Task objective ▸ Pull out every line below containing the word "Nous".

:: Data records ::

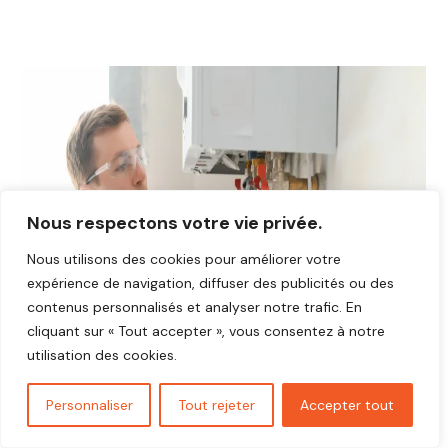
Nous respectons votre vie privée.
Nous utilisons des cookies pour améliorer votre
expérience de navigation, diffuser des publicités ou des
contenus personnalisés et analyser notre trafic. En
cliquant sur « Tout accepter », vous consentez à notre
utilisation des cookies.
Personnaliser
Tout rejeter
Accepter tout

:::

Written solution ▸
Nous respectons votre vie privée.
Nous utilisons des cookies pour améliorer votre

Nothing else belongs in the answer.